女の子同士の恋愛というとても繊細なテーマをギャグや萌えに逃げず、思春期の気の迷いと一蹴せず、真正面からしっかりと捉えた作品だと思います。
出てくる登場人物はそれぞれ魅力的ですが、悩みやコンプレックスを持った普通の人々です。そんな普通の人が自分の中(もしくは自分の大切な人の中)に「同性を好きになる」という特殊性を持った時にどうするか、周りとどのように折り合いを付けていくかということを一生懸命に考えたり、時には感情が爆発しててんやわんやになってしまったりする様がとても丁寧に描かれていました。
僕はこういう色々な思いを抱えて、そのことに真剣に向き合おうと頑張る女の子が大好きなんです。キュンキュンします。
例えば、ふみちゃんという女の子が一番の友達のあーちゃんに同性の先輩と付き合っていることを言う場面、「気持ち悪いって思わないで・・・」と泣いてしまうシーンは相当胸がドキドキしました。何て不器用でいじらしくて、可愛くてナチュラルに魔性の女なんだふみちゃんはと思いました。
演出面でも感心することが多く、群像劇として上記のようにストレートな場面を切り出す一方、すぽーんとシーンが飛ばされることがあって、そのあえて描いていない部分のセレクトが素晴らしいと思いました。これは文章で説明が難しいのですが、要は視聴者の想像力に任せる部分の選び方が巧みだということです。あえて描かないことでキャラクターをたたせるテクニックはなかなか他で見られない職人芸の域に達していると思いました。
ただ一つ残念なのはこの物語が11話で終わりきっていないことです。いや、むしろ始まってもいないのでは。
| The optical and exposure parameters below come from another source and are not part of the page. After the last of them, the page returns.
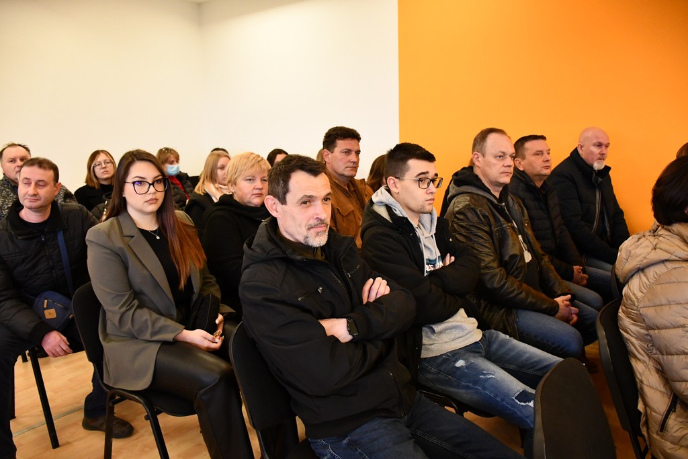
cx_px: 344
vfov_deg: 47.9
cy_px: 230
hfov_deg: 67.4
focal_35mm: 27
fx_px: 516
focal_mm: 18
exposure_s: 1/125
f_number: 3.5
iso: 3200
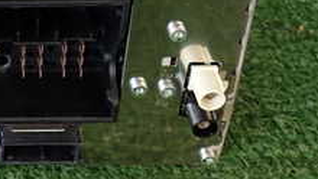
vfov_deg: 13.4
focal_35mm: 89
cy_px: -3
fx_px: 751
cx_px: -71
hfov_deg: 22.0
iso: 125
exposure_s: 1/60
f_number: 2.3
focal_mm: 5.4
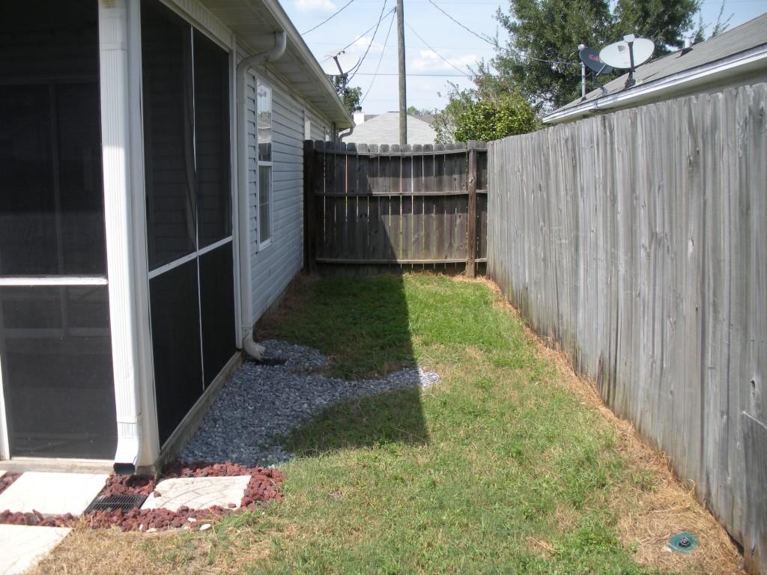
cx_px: 384
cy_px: 288
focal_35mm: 36
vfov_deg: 39.7
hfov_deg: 51.4
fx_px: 798
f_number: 3.5
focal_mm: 6.3
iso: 64
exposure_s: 1/438
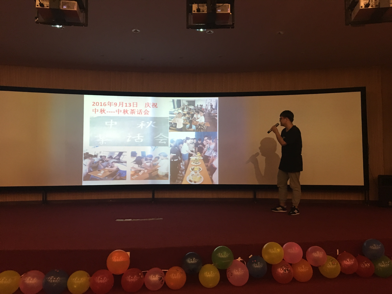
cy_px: 147
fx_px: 328
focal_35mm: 29
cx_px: 196
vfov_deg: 48.2
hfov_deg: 61.7
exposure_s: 1/33
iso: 200
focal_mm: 4.15
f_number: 2.2
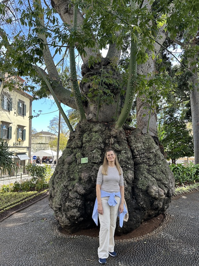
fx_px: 184
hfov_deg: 56.8
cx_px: 100
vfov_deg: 71.6
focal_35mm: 24
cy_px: 133
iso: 80
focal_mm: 6.86
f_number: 1.78
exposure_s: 1/508
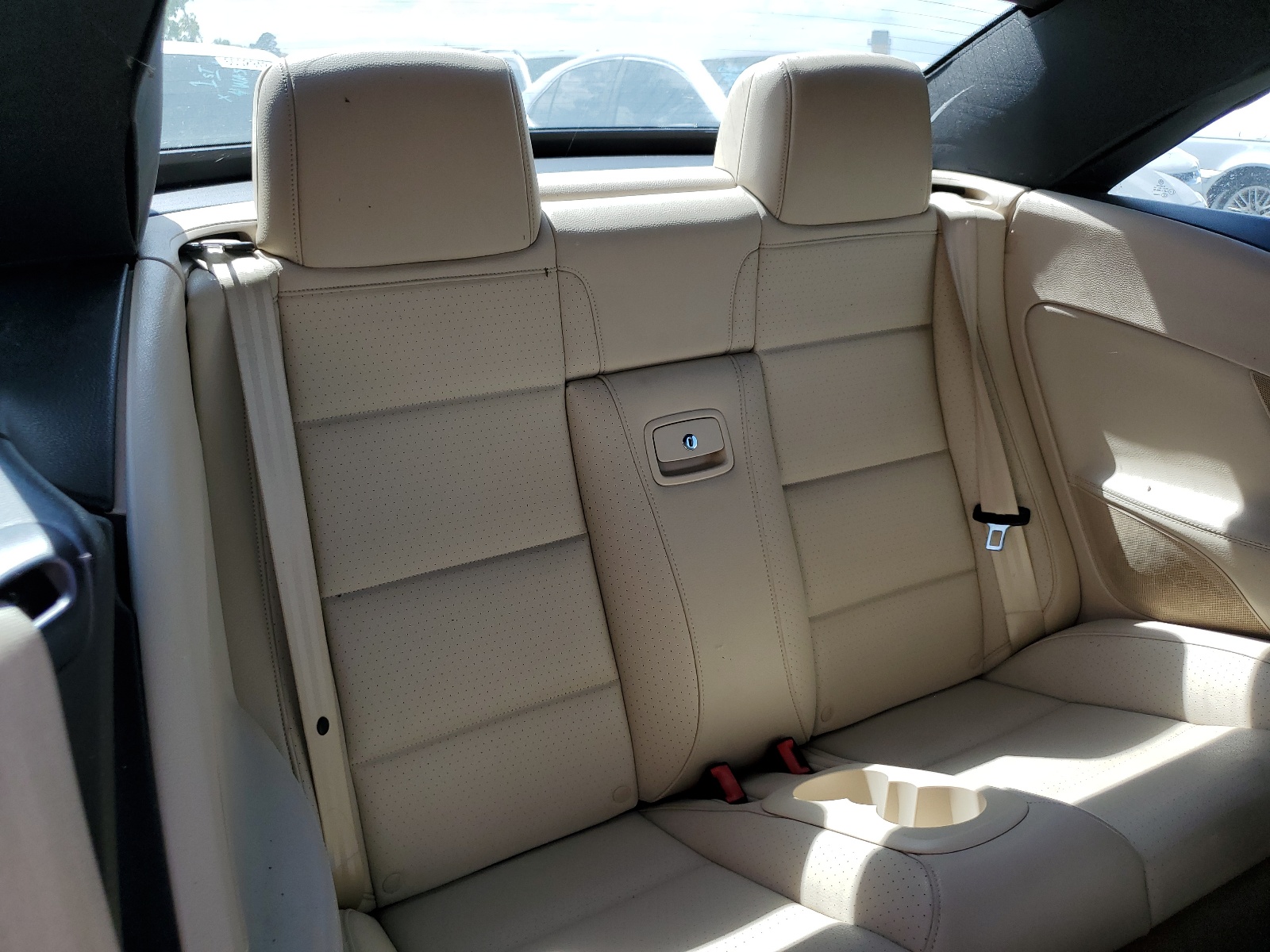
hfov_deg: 67.3
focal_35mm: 26
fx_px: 954
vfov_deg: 53.1
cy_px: 476
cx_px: 635
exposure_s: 1/1111
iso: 50
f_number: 1.5
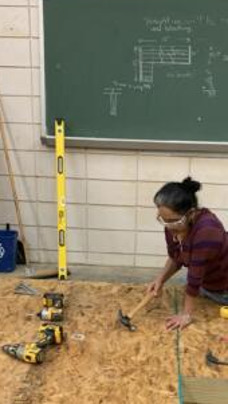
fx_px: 504
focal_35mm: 47
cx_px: 137
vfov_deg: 42.9
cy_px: 281
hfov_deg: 25.5
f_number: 1.8
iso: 125
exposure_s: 1/60
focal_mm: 4.25
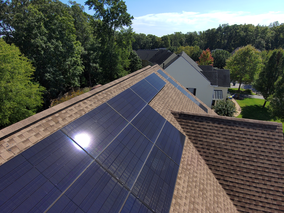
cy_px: 106
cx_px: 142
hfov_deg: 79.0
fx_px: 172
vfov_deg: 63.4
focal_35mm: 21
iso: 100
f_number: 2.8
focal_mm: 3.7
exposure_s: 1/1131
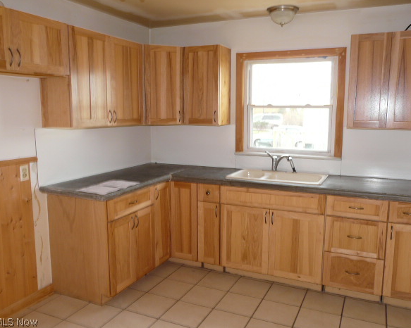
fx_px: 365
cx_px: 217
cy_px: 160
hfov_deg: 58.7
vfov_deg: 48.5
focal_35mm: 30
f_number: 2.8
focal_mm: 4.6
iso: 100
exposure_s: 1/30
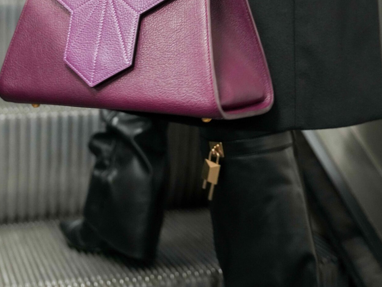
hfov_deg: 24.7
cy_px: -27
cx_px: 181
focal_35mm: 79
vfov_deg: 18.0
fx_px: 872
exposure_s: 1/160
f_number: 2.8
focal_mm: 40
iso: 4000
主役の二人、あーちゃんとふみちゃんが「好き」を意識するところまでは描けているのにそこで終わってしまっていて、むしろここからが恋の本番だと思うのですが・・・。
これは原作がまだ続いているらしいので仕方がないことなのでしょうが、アニメ作品としてある程度オリジナルでもいいのでキリのいいところまで完成させて欲しかったです。
ですが全体としては演出や作画ともに高レベルのとても素晴らしい出来の群像劇だったと思います。面白かった。続きは原作を買って楽しみたいと思います。